Anyhow, I replaced my State Change block looking for the Up/Down events to instead use the entity with that raw Button Position, and only take action when a position goes to 1 (ie pressed). I saw a high percent of times (I’m gonna say 30% plus) where Node Red missed the button press because I pressed and released. I don’t know what their poll frequency is, or if it was a Node Red issue of similar origin. Or, most likely, both combined somehow!
But, my results…. When it registered a push, it was very fast turning the light on and off. Much better than using the “normal” event which would support multi tap even if the delay was set to zero (instant). However it did miss a high percent of my presses, requiring me to press it again, or press and hold to guarantee it registered. I suspect that’s all on Home Assistant or Node Red, but I suspect it does indicate there’s a lot of noise with trying to do it “too fast”.
Just another data point into the mix…. I’m definitely not jumping to re-do all my back end mappings given that event loss ratio, unfortunately.
The button delay setting seems to have no impact on the switches ability to multi-press. I’m running 1.1.1 on my Whites and have that setting to no delay. I can still multi-press and have it logged by the Matter controllers (Hubitat and Smartthings). Same is true when it’s combined with Instant On and No Button delay. Multi-press still works in Smart Bulb Mode.

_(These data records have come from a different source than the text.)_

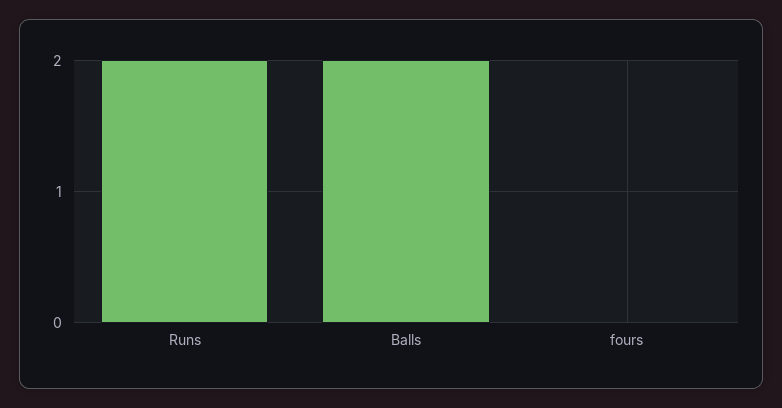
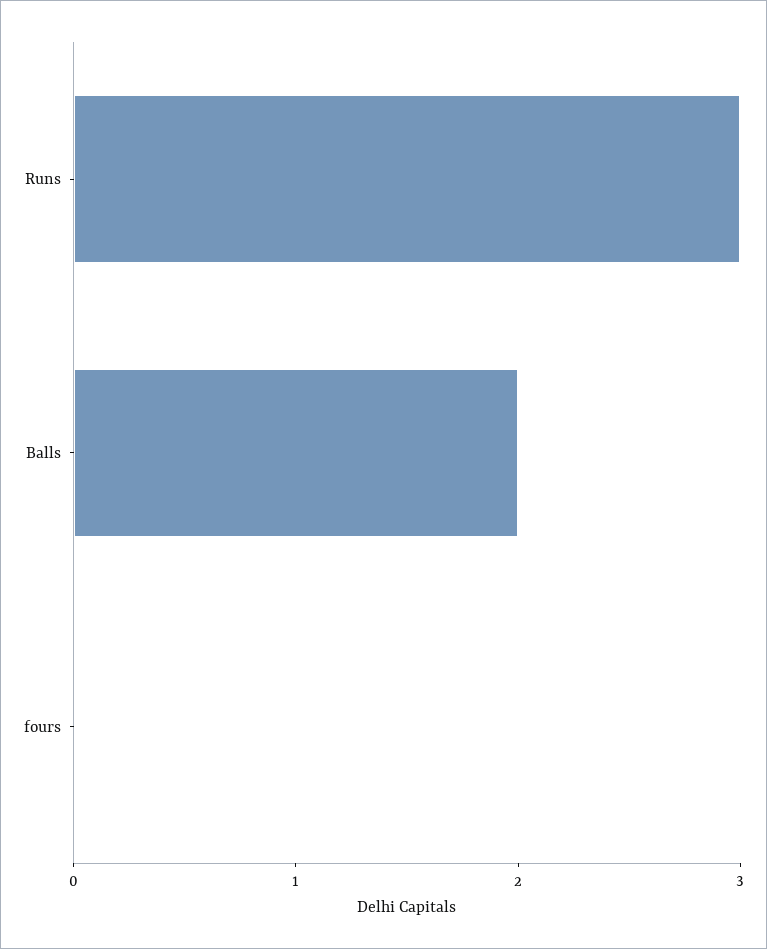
  {
-   "Runs": 2,
+   "Runs": 3,
    "Balls": 2,
    "fours": 0
  }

The only way I can speed up button presses is to remove the Matter Event subscription and just use the Matter Attributes. I lose multi-press in that scenario, but the speed is worth it in my use case.
One other thing you can try is to write your rules based on the the switch turning on and off if you are not using multi-press for the top and bottom paddles. Even in Smart Bulb Mode, the switch “turns on and off” as events in the logging (at least in Hubitat and Smartthings). If you set your automation towards that, the Instant On logs faster than the button press. This would leave Button 3/config as multi-press.
One catch going this direction is if Button 3 turns on the light in addition to the up paddle. The switch does not turn on with Button 3 (obviously). To turn off the light, write your automation for the bottom paddle to be either Switch turning off or Button 2 pressed. This way you can get the light off if it is activated with Button 3. You would be sending a double off command if you used the top paddle, but it gains you some ms in speed.